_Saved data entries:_
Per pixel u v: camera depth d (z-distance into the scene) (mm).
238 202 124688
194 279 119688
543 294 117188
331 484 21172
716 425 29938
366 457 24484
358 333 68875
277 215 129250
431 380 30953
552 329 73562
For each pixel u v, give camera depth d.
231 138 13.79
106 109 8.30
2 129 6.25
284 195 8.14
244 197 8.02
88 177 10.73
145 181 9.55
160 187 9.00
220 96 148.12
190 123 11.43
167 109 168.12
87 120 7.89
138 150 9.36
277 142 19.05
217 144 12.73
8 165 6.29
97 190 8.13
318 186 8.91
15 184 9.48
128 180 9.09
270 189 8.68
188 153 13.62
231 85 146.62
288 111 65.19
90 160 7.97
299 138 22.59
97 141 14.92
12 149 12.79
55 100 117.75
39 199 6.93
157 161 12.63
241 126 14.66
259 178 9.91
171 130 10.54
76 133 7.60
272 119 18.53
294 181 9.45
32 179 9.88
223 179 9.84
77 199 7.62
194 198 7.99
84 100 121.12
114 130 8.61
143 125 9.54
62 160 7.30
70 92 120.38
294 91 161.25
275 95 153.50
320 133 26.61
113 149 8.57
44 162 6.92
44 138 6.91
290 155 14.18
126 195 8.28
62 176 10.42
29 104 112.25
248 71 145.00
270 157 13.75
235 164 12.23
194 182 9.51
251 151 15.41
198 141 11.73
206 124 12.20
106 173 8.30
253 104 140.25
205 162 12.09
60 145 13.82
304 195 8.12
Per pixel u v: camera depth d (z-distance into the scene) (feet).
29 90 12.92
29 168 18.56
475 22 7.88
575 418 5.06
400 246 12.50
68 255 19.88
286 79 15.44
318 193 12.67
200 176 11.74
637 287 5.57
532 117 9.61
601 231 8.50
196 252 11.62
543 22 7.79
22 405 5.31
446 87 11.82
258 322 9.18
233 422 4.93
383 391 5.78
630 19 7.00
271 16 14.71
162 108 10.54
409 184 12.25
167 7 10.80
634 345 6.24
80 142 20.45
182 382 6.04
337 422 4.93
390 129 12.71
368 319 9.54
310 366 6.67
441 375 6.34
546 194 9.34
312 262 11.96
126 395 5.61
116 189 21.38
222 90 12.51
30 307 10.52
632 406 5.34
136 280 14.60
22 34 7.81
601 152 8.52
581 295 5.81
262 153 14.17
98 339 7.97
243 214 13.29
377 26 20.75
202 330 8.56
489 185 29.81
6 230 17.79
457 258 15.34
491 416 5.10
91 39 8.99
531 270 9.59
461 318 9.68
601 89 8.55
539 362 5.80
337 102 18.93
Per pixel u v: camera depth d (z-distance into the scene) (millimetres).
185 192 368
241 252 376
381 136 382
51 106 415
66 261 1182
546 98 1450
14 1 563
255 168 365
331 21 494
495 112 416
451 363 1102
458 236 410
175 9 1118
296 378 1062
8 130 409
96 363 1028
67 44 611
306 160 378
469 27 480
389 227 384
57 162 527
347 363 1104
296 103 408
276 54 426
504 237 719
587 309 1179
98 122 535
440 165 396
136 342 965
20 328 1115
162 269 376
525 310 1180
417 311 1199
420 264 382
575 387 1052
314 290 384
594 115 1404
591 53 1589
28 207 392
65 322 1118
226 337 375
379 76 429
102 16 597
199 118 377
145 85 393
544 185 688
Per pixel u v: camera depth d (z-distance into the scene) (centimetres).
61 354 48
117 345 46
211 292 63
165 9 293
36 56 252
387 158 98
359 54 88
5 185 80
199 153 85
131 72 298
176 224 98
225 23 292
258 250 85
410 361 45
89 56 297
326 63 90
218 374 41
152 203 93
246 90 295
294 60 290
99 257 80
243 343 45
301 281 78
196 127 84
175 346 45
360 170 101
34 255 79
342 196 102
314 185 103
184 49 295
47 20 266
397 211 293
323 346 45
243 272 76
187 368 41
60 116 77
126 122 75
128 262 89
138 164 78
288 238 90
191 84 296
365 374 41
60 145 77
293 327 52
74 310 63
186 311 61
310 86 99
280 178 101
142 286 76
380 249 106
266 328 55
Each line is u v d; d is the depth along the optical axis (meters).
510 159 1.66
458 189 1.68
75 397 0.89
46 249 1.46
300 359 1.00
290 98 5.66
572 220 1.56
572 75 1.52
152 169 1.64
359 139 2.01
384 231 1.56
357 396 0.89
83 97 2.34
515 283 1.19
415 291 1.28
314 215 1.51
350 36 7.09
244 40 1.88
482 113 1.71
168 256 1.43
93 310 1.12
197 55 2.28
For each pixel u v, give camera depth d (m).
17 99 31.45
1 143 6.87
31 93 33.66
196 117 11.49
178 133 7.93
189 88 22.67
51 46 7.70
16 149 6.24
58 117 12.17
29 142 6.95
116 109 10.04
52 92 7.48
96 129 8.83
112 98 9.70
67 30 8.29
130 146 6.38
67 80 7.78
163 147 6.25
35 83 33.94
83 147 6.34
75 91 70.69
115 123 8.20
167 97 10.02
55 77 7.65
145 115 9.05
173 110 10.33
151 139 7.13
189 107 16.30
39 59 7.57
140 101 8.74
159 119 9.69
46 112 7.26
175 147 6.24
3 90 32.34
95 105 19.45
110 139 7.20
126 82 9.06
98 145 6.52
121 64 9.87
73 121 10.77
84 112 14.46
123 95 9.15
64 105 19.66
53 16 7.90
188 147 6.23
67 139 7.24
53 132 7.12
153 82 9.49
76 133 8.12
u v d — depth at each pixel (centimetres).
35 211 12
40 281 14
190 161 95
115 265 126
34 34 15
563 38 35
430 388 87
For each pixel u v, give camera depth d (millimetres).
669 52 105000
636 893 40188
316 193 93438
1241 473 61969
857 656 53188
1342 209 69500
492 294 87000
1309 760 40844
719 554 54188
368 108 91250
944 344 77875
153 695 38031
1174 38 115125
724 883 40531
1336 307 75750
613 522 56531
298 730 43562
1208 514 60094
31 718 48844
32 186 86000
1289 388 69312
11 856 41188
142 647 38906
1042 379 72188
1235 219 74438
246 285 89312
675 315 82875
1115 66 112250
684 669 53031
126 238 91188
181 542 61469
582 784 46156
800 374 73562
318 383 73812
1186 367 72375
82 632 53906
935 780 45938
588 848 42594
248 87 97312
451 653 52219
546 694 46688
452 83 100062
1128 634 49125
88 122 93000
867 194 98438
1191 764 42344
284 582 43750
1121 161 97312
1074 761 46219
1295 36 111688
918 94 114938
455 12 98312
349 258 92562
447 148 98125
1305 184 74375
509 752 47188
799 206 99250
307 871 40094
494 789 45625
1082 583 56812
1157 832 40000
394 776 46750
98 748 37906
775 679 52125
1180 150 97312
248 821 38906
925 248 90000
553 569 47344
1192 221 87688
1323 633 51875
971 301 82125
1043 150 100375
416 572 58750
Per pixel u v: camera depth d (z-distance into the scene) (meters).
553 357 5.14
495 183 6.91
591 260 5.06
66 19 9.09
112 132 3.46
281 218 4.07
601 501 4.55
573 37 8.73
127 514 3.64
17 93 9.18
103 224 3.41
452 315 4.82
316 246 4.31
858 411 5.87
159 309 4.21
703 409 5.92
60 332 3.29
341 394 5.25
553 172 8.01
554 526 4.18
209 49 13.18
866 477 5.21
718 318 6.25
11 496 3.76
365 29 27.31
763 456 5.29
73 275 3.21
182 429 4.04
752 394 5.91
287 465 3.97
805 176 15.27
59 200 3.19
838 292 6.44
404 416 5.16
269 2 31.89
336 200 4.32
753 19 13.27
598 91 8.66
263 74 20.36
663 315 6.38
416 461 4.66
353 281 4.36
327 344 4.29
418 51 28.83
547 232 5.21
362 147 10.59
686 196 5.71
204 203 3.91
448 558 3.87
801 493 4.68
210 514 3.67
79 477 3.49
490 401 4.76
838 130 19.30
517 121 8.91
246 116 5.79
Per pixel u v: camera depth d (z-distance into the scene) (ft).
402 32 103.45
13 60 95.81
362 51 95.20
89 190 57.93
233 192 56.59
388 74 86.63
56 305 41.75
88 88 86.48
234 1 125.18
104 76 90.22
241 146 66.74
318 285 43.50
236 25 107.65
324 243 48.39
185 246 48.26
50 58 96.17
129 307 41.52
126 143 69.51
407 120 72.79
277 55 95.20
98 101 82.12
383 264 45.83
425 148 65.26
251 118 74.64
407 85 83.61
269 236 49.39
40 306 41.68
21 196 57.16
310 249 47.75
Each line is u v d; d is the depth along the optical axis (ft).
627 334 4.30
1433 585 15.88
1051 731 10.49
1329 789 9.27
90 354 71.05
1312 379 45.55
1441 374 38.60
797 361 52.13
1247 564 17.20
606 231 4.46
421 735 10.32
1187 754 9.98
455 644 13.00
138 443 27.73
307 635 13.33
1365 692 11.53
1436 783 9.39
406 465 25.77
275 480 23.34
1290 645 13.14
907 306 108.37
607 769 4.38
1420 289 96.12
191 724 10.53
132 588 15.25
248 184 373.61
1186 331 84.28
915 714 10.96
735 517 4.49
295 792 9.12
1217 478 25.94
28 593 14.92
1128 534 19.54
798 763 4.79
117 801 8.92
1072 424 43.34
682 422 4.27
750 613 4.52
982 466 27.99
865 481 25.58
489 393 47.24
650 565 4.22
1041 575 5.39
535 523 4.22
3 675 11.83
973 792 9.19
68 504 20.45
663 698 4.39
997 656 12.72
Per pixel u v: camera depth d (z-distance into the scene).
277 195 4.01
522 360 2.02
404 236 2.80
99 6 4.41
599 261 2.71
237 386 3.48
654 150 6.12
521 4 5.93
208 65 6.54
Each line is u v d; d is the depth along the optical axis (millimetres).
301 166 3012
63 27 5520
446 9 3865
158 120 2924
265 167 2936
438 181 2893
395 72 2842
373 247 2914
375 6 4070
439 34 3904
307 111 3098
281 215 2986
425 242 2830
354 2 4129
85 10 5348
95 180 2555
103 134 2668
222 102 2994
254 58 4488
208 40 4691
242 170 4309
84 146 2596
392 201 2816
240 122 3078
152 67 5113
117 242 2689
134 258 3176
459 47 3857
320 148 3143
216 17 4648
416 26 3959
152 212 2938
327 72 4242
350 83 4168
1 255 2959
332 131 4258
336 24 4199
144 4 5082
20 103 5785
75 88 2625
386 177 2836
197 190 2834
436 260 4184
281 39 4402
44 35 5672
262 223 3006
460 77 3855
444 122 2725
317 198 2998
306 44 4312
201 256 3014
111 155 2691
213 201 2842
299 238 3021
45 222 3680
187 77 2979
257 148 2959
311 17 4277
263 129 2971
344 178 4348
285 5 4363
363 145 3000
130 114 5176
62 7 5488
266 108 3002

_TO DO:_
All lines above between those holding "158 120 2924" and "306 44 4312", inclusive, must be set down unchanged, and no other line may be included.

_SOLUTION TO THE PROBLEM:_
158 120 2924
265 167 2936
438 181 2893
395 72 2842
373 247 2914
375 6 4070
439 34 3904
307 111 3098
281 215 2986
425 242 2830
354 2 4129
85 10 5348
95 180 2555
103 134 2668
222 102 2994
254 58 4488
208 40 4691
242 170 4309
84 146 2596
392 201 2816
240 122 3078
152 67 5113
117 242 2689
134 258 3176
459 47 3857
320 148 3143
216 17 4648
416 26 3959
152 212 2938
327 72 4242
350 83 4168
1 255 2959
332 131 4258
336 24 4199
144 4 5082
20 103 5785
75 88 2625
386 177 2836
197 190 2834
436 260 4184
281 39 4402
44 35 5672
262 223 3006
460 77 3855
444 122 2725
317 198 2998
306 44 4312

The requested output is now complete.